5.1.3. Distributed Storage and Scalability Challenges

An important challenge in managing large-scale distributed storage systems is handling log replication and redundancy [45]. Scaling is the key to maintaining a distributed storage system and should focus on sharding and other meta storage. Thus, maintaining transparency and consistency of distributed applications during sharding is critical for a distributed storage system with elastic scaling [47,48]. Until recently, the only blockchain-aware fog-cloud-based distributed storage strategy was static data sharding. However, it is difficult to scale elastically. Sharding (key distribution and randomness) is another limitation in a blockchain distributed storage system.

5.1.4. Intercommunication Nodes Security Limitations

Blockchain is a peer-to-peer (P2P) distributed ledger technology that allows data to be preserved on different numbers of servers all over the chains, with any network of users having rights to see all the entries that appear at any time [46]. It is still a challenge to create secure fog-cloud networks and dynamic communications with distinct nodes (between drones and base stations).

The process of installing and connecting nodes takes a long time and requires a lot of expertise. Node engineers are responsible for designing nodes that store data correctly and reliably in distributed fog-cloud nodes [45,49]. In this case, each node should keep a complete and efficient copy of the distributed ledger [45,47]. Blockchain engineers must provide nodes to cloud-based service providers, small businesses, and custom engineers as a tool and service that helps them create decentralized applications faster and more securely. Thus, it reduces extra engineering time spent on node maintenance and management. Deploying intercommunication node privacy and security effectively improves information exchange in the domain of blockchain-aware distributed dynamic monitoring of urban land surface changes.

6. Conclusions

This paper discusses privacy and security issues in existing UAV data management using fog-cloud technology. The protection of urban land surface changes to dynamic distributed monitoring and investigation is one of the critical limitations. Current distributed data management and monitoring systems have limitations and gaps, such as fog-cloud node security, transaction execution, and preservation. Unified real-time distributed monitoring and data processing with blockchain is proposed. This paper also aided two different prospects, such as drone-based data capturing and fog-cloud enabled data analysis and management, and blockchain aware secure ledger preservation and communication. A metaheuristic genetic algorithm organizes data and management, collecting data for further investigation (based on defined criteria) in the fog node and storing it in the cloud.

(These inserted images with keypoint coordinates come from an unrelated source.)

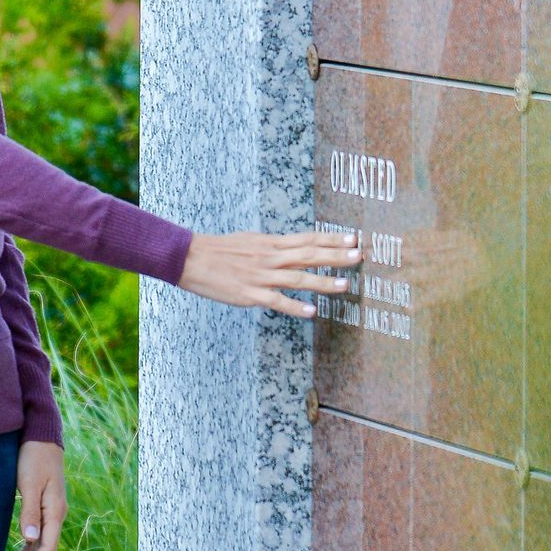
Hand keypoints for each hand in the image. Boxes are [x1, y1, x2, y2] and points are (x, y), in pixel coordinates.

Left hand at [1, 438, 66, 550]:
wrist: (41, 436)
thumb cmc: (34, 457)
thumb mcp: (29, 483)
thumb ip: (29, 511)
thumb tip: (30, 539)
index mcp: (55, 512)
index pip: (46, 548)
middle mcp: (55, 515)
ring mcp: (50, 512)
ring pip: (37, 547)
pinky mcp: (42, 508)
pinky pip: (35, 537)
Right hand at [176, 229, 362, 317]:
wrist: (190, 258)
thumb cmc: (220, 250)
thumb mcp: (250, 241)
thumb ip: (273, 246)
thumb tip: (291, 247)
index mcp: (271, 244)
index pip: (307, 239)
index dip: (331, 239)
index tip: (352, 238)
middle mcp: (270, 258)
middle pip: (309, 255)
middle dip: (336, 256)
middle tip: (359, 256)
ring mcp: (261, 276)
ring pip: (297, 279)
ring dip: (322, 282)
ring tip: (344, 285)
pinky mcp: (250, 294)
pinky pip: (276, 301)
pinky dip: (295, 307)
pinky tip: (311, 312)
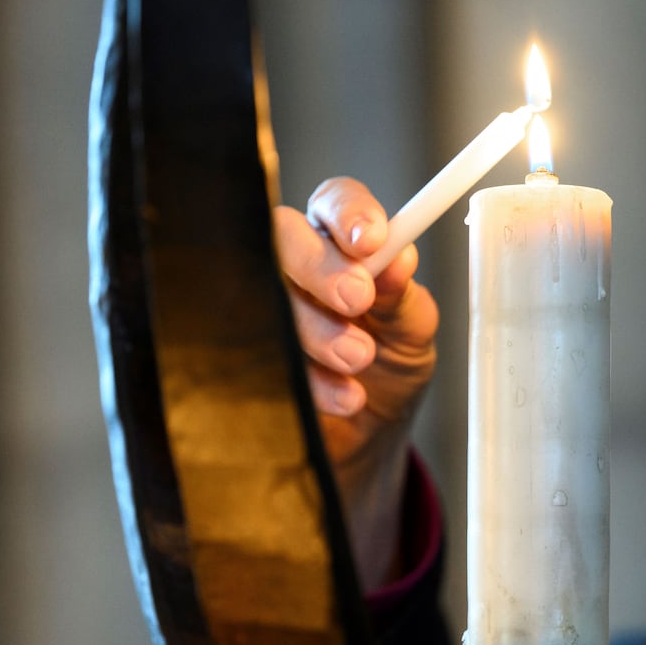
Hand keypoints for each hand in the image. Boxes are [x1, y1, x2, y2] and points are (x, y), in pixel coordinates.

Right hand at [275, 176, 439, 589]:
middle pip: (283, 234)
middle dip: (321, 267)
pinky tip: (341, 396)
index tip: (372, 240)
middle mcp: (292, 264)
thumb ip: (405, 298)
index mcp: (341, 244)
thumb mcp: (411, 335)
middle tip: (357, 300)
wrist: (362, 442)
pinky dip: (305, 377)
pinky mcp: (234, 351)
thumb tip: (400, 259)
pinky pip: (251, 350)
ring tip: (357, 360)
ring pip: (263, 290)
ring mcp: (257, 304)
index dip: (349, 213)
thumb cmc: (386, 371)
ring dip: (315, 329)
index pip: (334, 202)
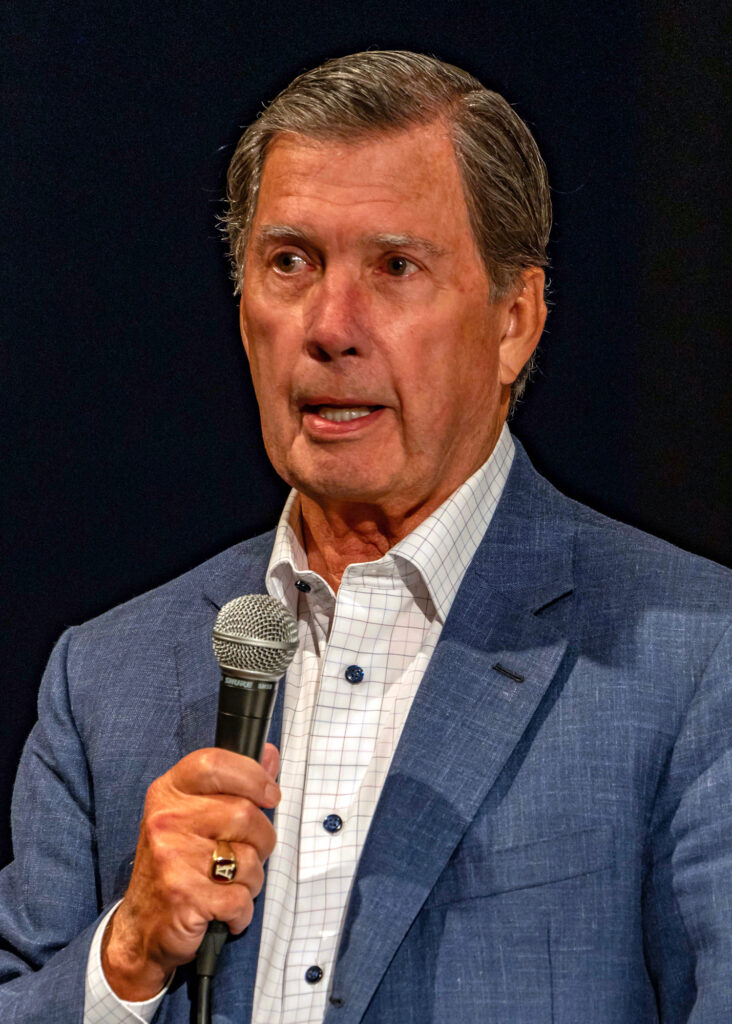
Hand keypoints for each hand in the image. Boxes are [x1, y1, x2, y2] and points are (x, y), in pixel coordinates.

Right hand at [101, 743, 279, 1000]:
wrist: (140, 928)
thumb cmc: (177, 864)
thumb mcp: (195, 815)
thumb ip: (234, 784)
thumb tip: (270, 754)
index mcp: (169, 792)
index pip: (214, 763)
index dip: (252, 775)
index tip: (270, 794)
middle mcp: (166, 820)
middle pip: (244, 813)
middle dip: (262, 839)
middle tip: (248, 853)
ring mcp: (172, 857)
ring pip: (248, 858)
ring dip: (252, 878)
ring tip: (231, 884)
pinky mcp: (184, 897)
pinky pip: (240, 899)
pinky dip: (242, 911)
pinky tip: (225, 911)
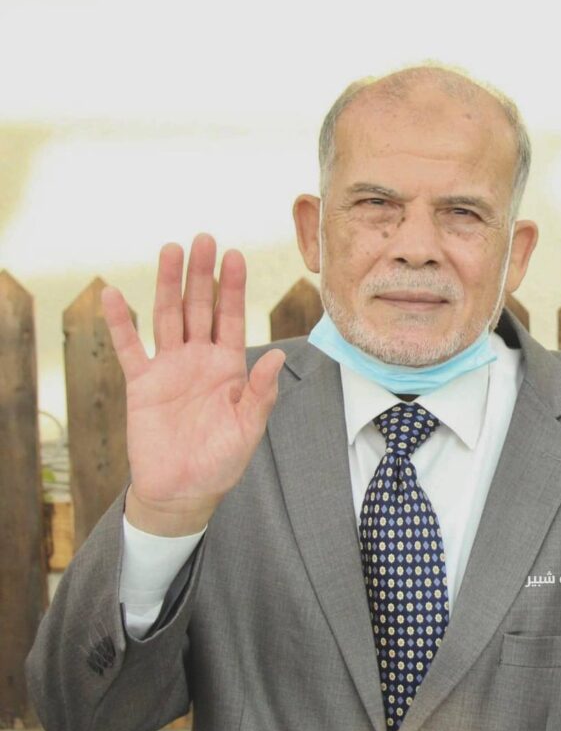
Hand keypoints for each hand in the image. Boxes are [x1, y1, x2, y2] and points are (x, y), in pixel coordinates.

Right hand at [101, 233, 284, 534]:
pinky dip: (120, 322)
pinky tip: (113, 294)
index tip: (235, 256)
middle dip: (201, 275)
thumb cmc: (221, 462)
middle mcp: (199, 360)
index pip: (231, 318)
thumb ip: (260, 392)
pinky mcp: (142, 384)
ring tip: (170, 250)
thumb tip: (278, 354)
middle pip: (199, 308)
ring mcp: (169, 368)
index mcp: (228, 367)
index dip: (233, 288)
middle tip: (203, 239)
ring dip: (167, 285)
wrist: (183, 491)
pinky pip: (129, 348)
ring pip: (167, 317)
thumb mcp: (248, 429)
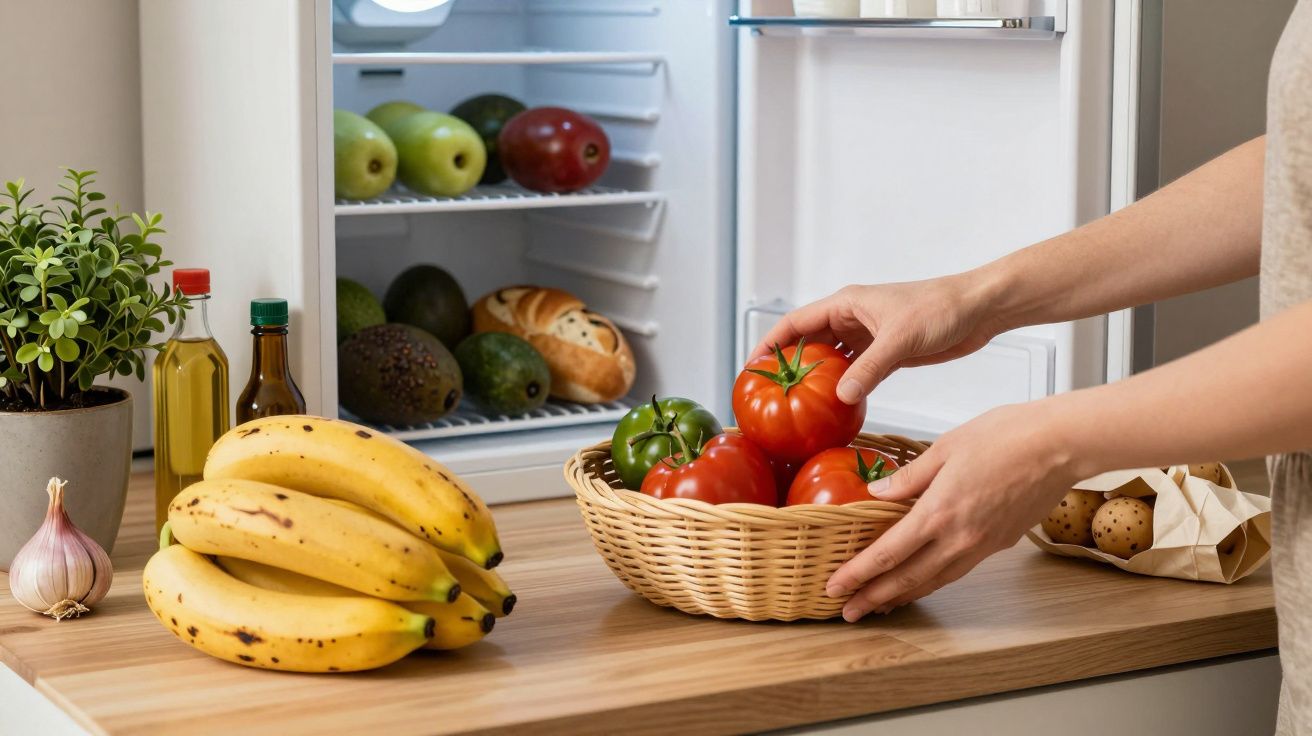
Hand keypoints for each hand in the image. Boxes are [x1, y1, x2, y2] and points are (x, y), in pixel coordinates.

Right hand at [751, 274, 1006, 403]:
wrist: (978, 310)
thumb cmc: (941, 309)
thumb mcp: (900, 339)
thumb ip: (869, 368)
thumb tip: (840, 397)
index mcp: (847, 303)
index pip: (796, 322)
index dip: (770, 343)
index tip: (752, 366)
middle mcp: (853, 319)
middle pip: (808, 342)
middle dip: (788, 364)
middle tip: (769, 393)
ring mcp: (868, 337)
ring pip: (831, 359)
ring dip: (816, 379)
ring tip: (796, 405)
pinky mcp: (885, 353)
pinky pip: (854, 372)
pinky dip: (844, 387)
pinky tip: (836, 406)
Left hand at [826, 402, 1083, 620]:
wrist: (1061, 445)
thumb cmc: (1006, 436)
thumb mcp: (944, 447)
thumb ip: (908, 477)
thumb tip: (877, 493)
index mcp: (939, 512)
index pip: (887, 554)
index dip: (857, 574)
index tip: (835, 588)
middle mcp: (959, 538)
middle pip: (907, 579)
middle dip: (873, 598)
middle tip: (848, 612)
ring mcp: (982, 545)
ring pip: (934, 581)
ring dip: (903, 596)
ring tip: (879, 606)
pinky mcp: (999, 544)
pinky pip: (957, 571)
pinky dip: (933, 582)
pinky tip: (922, 581)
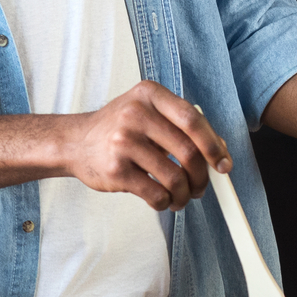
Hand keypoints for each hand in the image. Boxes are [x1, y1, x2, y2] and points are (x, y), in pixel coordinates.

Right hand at [61, 81, 231, 211]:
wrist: (73, 142)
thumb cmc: (117, 129)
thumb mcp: (146, 112)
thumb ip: (180, 125)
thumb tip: (220, 151)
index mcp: (148, 94)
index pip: (192, 119)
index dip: (214, 145)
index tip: (223, 164)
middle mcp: (135, 114)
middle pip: (188, 151)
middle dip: (201, 176)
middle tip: (201, 187)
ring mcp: (123, 142)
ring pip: (174, 177)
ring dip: (184, 194)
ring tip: (181, 197)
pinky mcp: (116, 170)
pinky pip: (155, 193)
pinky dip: (165, 202)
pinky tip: (162, 200)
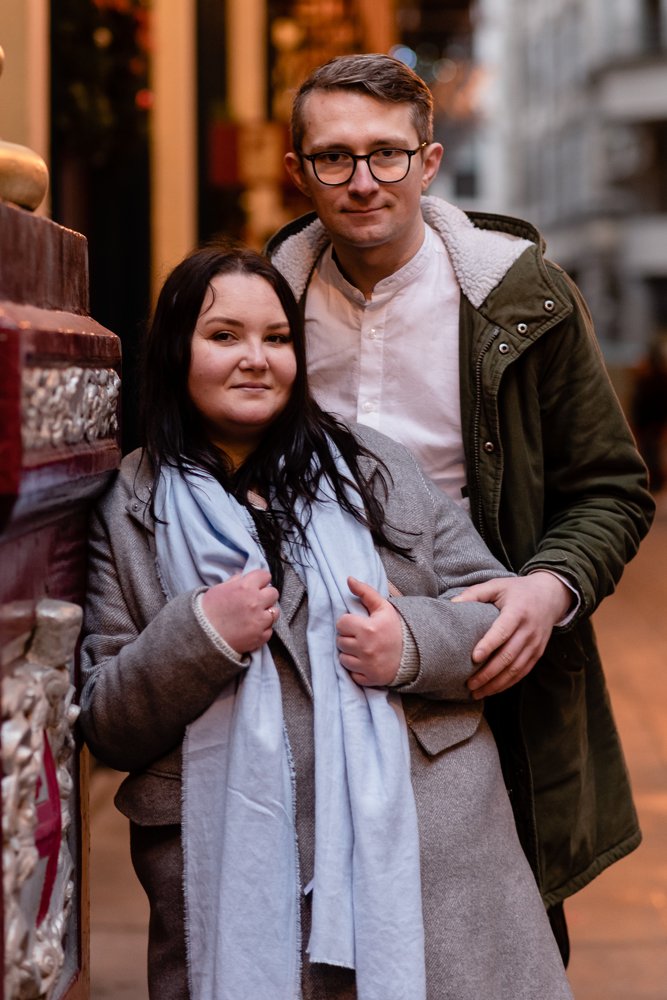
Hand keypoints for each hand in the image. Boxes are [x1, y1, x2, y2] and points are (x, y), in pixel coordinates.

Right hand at [200, 569, 279, 652]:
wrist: (201, 637)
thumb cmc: (207, 611)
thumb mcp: (218, 589)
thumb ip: (235, 581)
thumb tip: (244, 574)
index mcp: (245, 587)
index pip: (265, 576)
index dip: (260, 580)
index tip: (257, 585)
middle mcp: (255, 602)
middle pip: (274, 593)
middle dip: (266, 595)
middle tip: (256, 601)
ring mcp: (260, 620)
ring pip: (275, 612)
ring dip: (267, 612)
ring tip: (255, 616)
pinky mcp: (260, 636)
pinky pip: (270, 629)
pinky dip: (263, 629)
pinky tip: (251, 628)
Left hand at [335, 576, 402, 686]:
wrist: (416, 653)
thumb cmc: (397, 628)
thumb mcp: (384, 608)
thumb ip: (365, 592)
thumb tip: (349, 579)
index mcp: (368, 629)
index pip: (341, 623)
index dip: (348, 622)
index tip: (358, 624)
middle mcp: (365, 648)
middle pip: (340, 642)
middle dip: (348, 638)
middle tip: (361, 636)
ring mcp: (367, 666)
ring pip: (343, 659)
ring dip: (350, 654)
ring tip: (363, 649)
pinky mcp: (370, 679)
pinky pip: (352, 674)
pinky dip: (357, 669)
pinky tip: (367, 662)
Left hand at [452, 573, 571, 698]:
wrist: (550, 596)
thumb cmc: (518, 591)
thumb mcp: (498, 585)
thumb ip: (476, 593)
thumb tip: (452, 603)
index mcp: (518, 611)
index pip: (503, 631)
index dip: (489, 645)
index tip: (474, 657)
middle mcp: (529, 630)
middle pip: (508, 656)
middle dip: (488, 673)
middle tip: (469, 683)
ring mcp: (535, 644)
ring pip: (515, 669)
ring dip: (496, 683)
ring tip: (476, 692)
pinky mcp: (537, 654)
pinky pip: (522, 672)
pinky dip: (507, 684)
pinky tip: (492, 690)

The parameters of the fog node are initially defined while taking drone images and analyzing individual features. A detailed investigation of urban land surface changes by humans substantial includes capturing, examining, analyzing, presenting, preserving, and reporting. We designed and developed smart contracts to secure the ledger and register IoT-enabled drones (AddFogNodeLedger())—update contracts (updateContract()) and store data in immutable and distributed provenance. Deployment of a blockchain-aware dynamic distributed monitoring system deals with transaction execution, security, and privacy issues related to fog-cloud-based nodes. Moreover, the system maintains events of node transactions and provides integrity, transparency, and robust performance in data scheduling, processing, and management. The working operation of events inaction of the proposed system is represented through an activity diagram. Thus, the evaluation and explanation of the proposed system’s implementation challenges and limitations are highlighted. These emerging issues and related challenges are the primary focus of our future research.